Rick Porcello

Game 127 Recap: Red Sox 3, White Sox 0

Rick Porcello returned from nearly a month-long hiatus to deliver seven shutout innings against the White Sox, matching perennial Cy Young contender Chris Sale pitch for pitch. Sale exited after seven scoreless, and Travis Shaw promptly greeted reliever Nate Jones with a two-run blast down the right field line.

Top Play (WPA): Shaw’s homer, like, by a lot. Shaw’s two-run, go-ahead shot (+.400) was worth more positive WPA than the next nine plays combined. The Red Sox first basemen took a first-pitch 97 mile-per-hour fastball, well located low and inside, and redirected it towards its eventual landing spot 400-some feet away in the right field bleachers. Here, watch it again.

It’s tough to get a read on Shaw’s long-term fit in Boston. His minor-league performance doesn’t really jump out at you — he struggled in Double-A as a 23-year-old in 2013, and he didn’t exactly fare much better in parts of two seasons in Triple-A Pawtucket over the last two years. So far in the big leagues, however, it’s been a different story, as Shaw has posted a shiny .312/.356/.591 slash line in 101 plate appearances. The numbers will eventually come back to earth, but who knows, maybe he’s Brian Daubach Version 2.0.

Bottom Play (WPA): The White Sox had good scoring chances in both the fifth and sixth innings, but Porcello worked out of both jams unscathed. In the fifth, with one out and runners on the corners, Tyler Flowers flied out to shallow right field (-.089), failing to drive in the runner. In the sixth, with two outs and runners at second and third, Porcello got Adam LaRoche to fly out to center field (-.087), preserving the shutout.

Chris Sale also worked out of a number of jams. In the second inning, the Red Sox loaded the bases for Hanley Ramirez with two down. Sale worked Ramirez up and away with hard stuff all night, and in this at-bat, he got Hanley to swing through a 1-2 fastball to end the inning.

Key Moment: The real winner here is Shaw’s home run, but we already discussed that. In the bottom of the fifth, the White Sox had runners on the corners with two outs. Porcello induced a weak grounder off the bat of Tyler Saladino toward the hole between first and second, and Josh Rutledge, picked up in the Shane Victorino trade, made an outstanding barehanded flip to get the out. Rutledge was shading Saladino toward second base, too, which meant he had to run a long way just to get to the ball. Dustin Pedroia would be proud. Give credit to Shaw, as well, for realizing that his best move was heading to first base rather than trying to field the grounder.

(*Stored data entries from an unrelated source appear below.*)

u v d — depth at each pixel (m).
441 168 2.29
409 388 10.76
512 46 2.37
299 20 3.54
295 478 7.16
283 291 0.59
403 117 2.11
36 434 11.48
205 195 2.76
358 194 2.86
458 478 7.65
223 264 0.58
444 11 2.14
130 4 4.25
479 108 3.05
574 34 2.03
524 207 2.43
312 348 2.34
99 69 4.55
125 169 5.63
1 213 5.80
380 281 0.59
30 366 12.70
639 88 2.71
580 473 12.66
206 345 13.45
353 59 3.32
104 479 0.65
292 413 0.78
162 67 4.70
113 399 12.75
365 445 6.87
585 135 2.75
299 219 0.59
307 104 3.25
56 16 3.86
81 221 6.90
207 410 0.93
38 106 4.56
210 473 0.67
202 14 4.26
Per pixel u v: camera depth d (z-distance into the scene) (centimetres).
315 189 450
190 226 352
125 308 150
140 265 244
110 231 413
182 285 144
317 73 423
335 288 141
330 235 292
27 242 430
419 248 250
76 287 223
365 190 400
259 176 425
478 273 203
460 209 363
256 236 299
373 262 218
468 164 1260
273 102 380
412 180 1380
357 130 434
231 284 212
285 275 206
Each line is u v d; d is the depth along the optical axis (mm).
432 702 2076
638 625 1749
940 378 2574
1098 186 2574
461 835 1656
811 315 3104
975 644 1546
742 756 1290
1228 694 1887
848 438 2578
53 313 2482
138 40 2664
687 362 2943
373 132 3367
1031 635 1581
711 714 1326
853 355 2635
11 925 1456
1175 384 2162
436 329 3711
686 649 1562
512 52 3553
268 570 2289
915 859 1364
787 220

Trend to Watch: The likely tinkering the Red Sox did with Porcello during his absence seemed to work. According to Brooks Baseball, Porcello upped his sinker usage from 34 percent during his previous 2015 starts to 46 percent last night. He also peppered the lower regions of the strike zone, particularly with his sinker, as you can see here. Whatever Porcello was trying to do earlier in the season — throw more four-seamers and get more strikeouts, it seemed — wasn’t working. Perhaps he just functions optimally as low-strikeout, high-groundball kind of guy, and even if that accompanies a high-threes/low-fours ERA, it sure beats the iteration of Porcello we saw from April through July.

Of course, it’s only one start. Porcello threw seven solid innings against the Tigers on July 24th, just five days before he allowed 10 hits in two innings against the White Sox in his final start before hitting the disabled list. Everything might not be fixed yet, but one good start is better than one bad one. There’s hope here.

Coming Next: The Red Sox get Thursday off before meeting the unstoppable force that is the New York Mets on Friday night. The Mets have won six straight, outscoring their opponents 64 to 35 during that stretch. Yeah, the Mets. They’re gonna be tough. Boston will get Matt Harvey, Jacob deGrom, and Noah Syndergaard in the three-game weekend series. On Monday the Red Sox return to Fenway for a three-gamer against that other New York team.